In the way of many transplants to California, English-born Eadweard Muybridge (1830–94) reinvented himself a few times-changing his name, for example, from the slightly less exotic Edward James Muggeridge-before settling down in San Francisco in 1855. That’s a tall claim, but Solnit ( Wanderlust, 2000, etc.) defends it capably, if sometimes obliquely. Solnit was also awarded Harvard's Mark Lynton History Prize in 2004 for River of Shadows.Gracefully written, thoroughly well-considered life of the 19th-century California immigrant whose strange experiments in photography yielded both Hollywood and Silicon Valley. River of Shadows received a positive response from critics, including Jim Lewis of the New York Times, who called the book "deeply intelligent".įor River of Shadows, Solnit was honored with the 2004 National Book Critics Circle Award in Criticism and the 2004 Sally Hacker Prize from the Society for the History of Technology, which honors exceptional scholarship that reaches beyond the academy toward a broad audience.
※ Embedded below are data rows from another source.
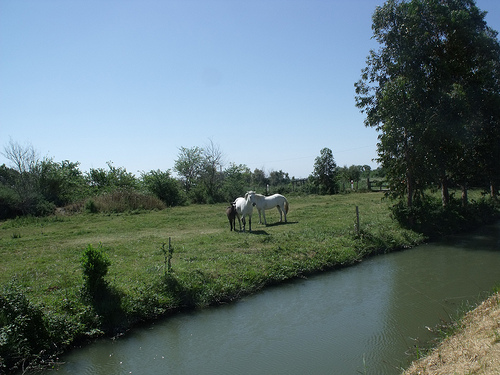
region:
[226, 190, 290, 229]
three horses standing near each other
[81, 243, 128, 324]
a tall bush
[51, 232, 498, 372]
a small stream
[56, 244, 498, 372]
the water is calm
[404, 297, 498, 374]
dead grass by the water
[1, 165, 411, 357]
the field is green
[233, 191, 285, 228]
two white horse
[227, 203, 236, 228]
baby horse is brown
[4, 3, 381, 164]
clear blue skies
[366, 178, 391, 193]
fence gate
While it contains elements of history and biography, it also contains many explorations of topics like the history of timekeeping itself that are related to the main ideas of the book. Solnit has stated in an interview with the Believer that she considers herself a modern essayist, and River of Shadows is reflective of that style. In 11 chapters, Solnit examines how the telegraph, the railroad, photography, and the science of geology all changed how humans understood time and situates Muybridge's role in history and his technological innovations within this context.

river of shadows solnit

At the same time, his lifespan is also situated in a period and place during which the world around him was changing rapidly and, Solnit argues, in which human experience of time was also changing as a result of new technology. Muybridge's life story itself seems to hinge on three major crises: his carriage accident, his murder of his wife's lover, and his break with patron Leland Stanford. In an interview with PBS, Solnit explains that Muybridge was born in 1830, the same year the first passenger railway ran in England and thus his life spans from the birth of the railroad through the birth of aviation technology.